UCLA is marking the 50th year of its Ackerman Student Union, and it turns out that former Los Angeles City Councilman Joel Wachs was instrumental in getting it built. He was a student leader who helped convince other students to levy a fee on themselves to pay for construction of the center. From UCLA Magazine:
"It was a period of UCLA growing up and maturing and becoming a full-fledged university, and the student union was an important part of that," said Joel Wachs....
Ultimately, a student referendum overwhelmingly approved a plan to raise student fees beginning in 1960 by $12 a year to repay a loan from the UC Board of Regents and revenue bonds to finance the $5-million project. The new student union would be built adjacent to the old one, near the geographical center of campus.

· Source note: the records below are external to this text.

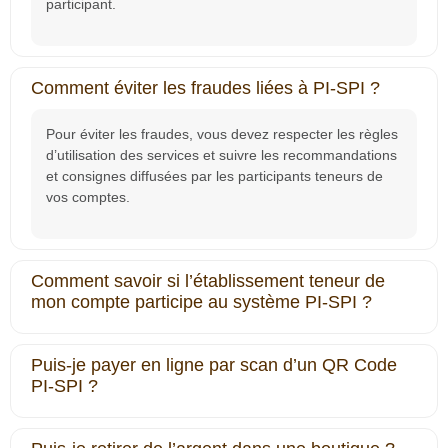
participant.
Comment éviter les fraudes liées à PI‐SPI ?
Pour éviter les fraudes, vous devez respecter les règles
d’utilisation des services et suivre les recommandations
et consignes diffusées par les participants teneurs de
vos comptes.
Comment savoir si l’établissement teneur de
mon compte participe au système PI-SPI ?
Puis-je payer en ligne par scan d’un QR Code
PI‐SPI ?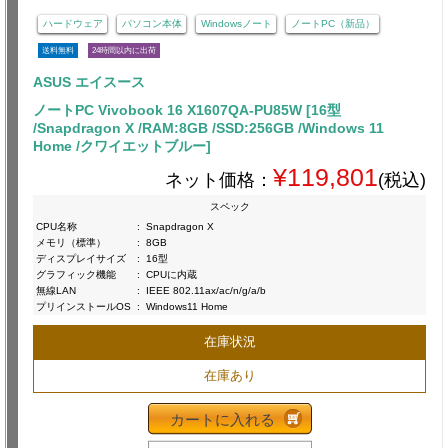
ハードウェア
パソコン本体
Windowsノート
ノートPC（新品）
送料無料
24時間以内に出荷
ASUS エイスース
ノートPC Vivobook 16 X1607QA-PU85W [16型
/Snapdragon X /RAM:8GB /SSD:256GB /Windows 11
Home /クワイエットブルー]
¥119,801
ネット価格：
(税込)
スペック
CPU名称
:
Snapdragon X
メモリ（標準）
:
8GB
ディスプレイサイズ
:
16型
グラフィック機能
:
CPUに内蔵
無線LAN
:
IEEE 802.11ax/ac/n/g/a/b
プリインストールOS
:
Windows11 Home
在庫状況
在庫あり
カートに入れる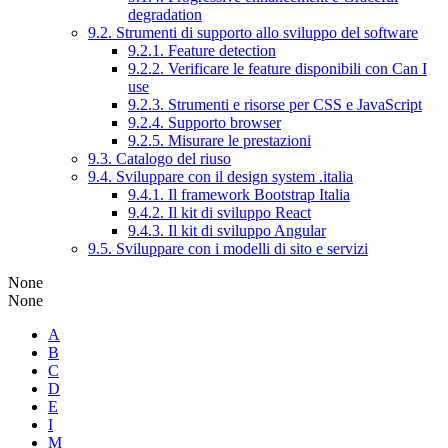
degradation
9.2. Strumenti di supporto allo sviluppo del software
9.2.1. Feature detection
9.2.2. Verificare le feature disponibili con Can I
use
9.2.3. Strumenti e risorse per CSS e JavaScript
9.2.4. Supporto browser
9.2.5. Misurare le prestazioni
9.3. Catalogo del riuso
9.4. Sviluppare con il design system .italia
9.4.1. Il framework Bootstrap Italia
9.4.2. Il kit di sviluppo React
9.4.3. Il kit di sviluppo Angular
9.5. Sviluppare con i modelli di sito e servizi
None
None
A
B
C
D
E
I
M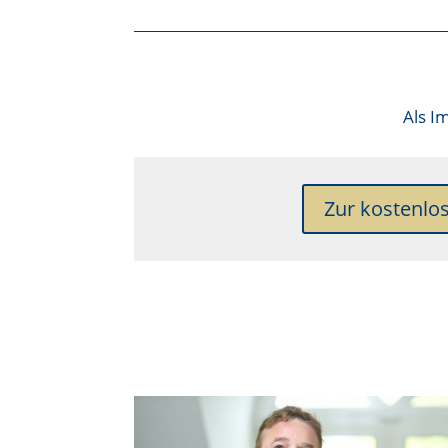
Als
Im
Zur kostenlo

Assessing themselves fees was an act of generosity on the part of the students at the time. Most of them never had a chance to use the new student union themselves, as was the case with Wachs, who graduated just two months after the building opened.
"People who opposed the student union would say maybe it would be nice, but it's not more important than a library or a medical center," Wachs says of the campaign for Ackerman. "But it isn't either-or. To be a great school, you need it all."
Wachs is now president of the Andy Warhol Foundation for the Visual Arts in New York. He sat on the council from 1971 to 2001, representing the Valley's 2nd district, and ran for mayor three times. His papers are with the Thomas and Dorothy Leavey Center for the Study of Los Angeles at Loyola Marymount.